Your goal: Copy every line of the records below word for word, leaving out the pictures.

Information provided:
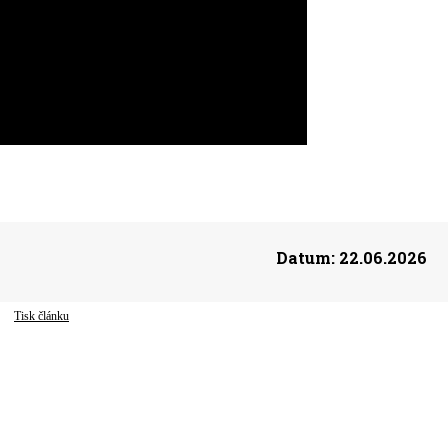
Datum:
22.06.2026
Tisk článku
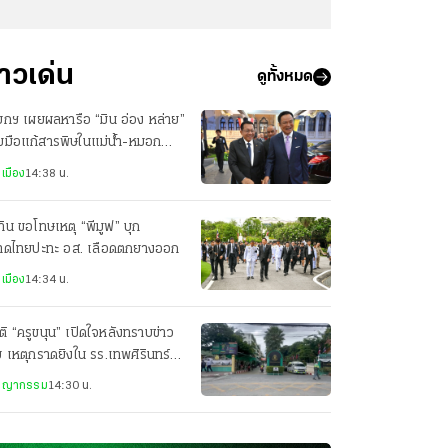
่าวเด่น
ดูทั้งหมด
กฯ เผยผลหารือ “มิน อ่อง หล่าย”
มมือแก้สารพิษในแม่น้ำ-หมอก
ัน-ยาเสพติด
เมือง
14:38 น.
ทิน ขอโทษเหตุ “พีมูฟ” บุก
าดไทยปะทะ อส. เลือดตกยางออก
เมือง
14:34 น.
ิ “ครูขนุน” เปิดใจหลังทราบข่าว
ย เหตุกราดยิงใน รร.เทพศิรินทร์
ยเป็นเสาหลักครอบครัว
ชญากรรม
14:30 น.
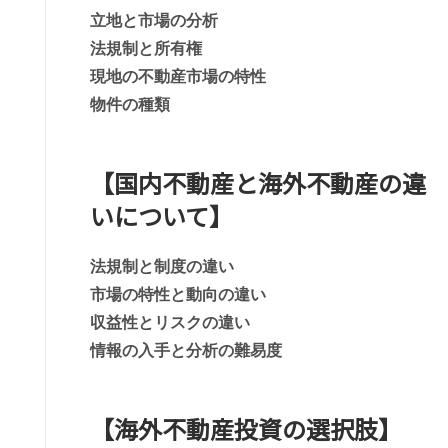
立地と市場の分析
法規制と所有権
現地の不動産市場の特性
物件の種類
【国内不動産と海外不動産の違
いについて】
法規制と制度の違い
市場の特性と動向の違い
収益性とリスクの違い
情報の入手と分析の難易度
【海外不動産投資の選択肢】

Result for this exercise:
Datum:
22.06.2026
Tisk článku
่าวเด่น
ดูทั้งหมด
กฯ เผยผลหารือ “มิน อ่อง หล่าย”
มมือแก้สารพิษในแม่น้ำ-หมอก
ัน-ยาเสพติด
เมือง
14:38 น.
ทิน ขอโทษเหตุ “พีมูฟ” บุก
าดไทยปะทะ อส. เลือดตกยางออก
เมือง
14:34 น.
ิ “ครูขนุน” เปิดใจหลังทราบข่าว
ย เหตุกราดยิงใน รร.เทพศิรินทร์
ยเป็นเสาหลักครอบครัว
ชญากรรม
14:30 น.
立地と市場の分析
法規制と所有権
現地の不動産市場の特性
物件の種類
【国内不動産と海外不動産の違
いについて】
法規制と制度の違い
市場の特性と動向の違い
収益性とリスクの違い
情報の入手と分析の難易度
【海外不動産投資の選択肢】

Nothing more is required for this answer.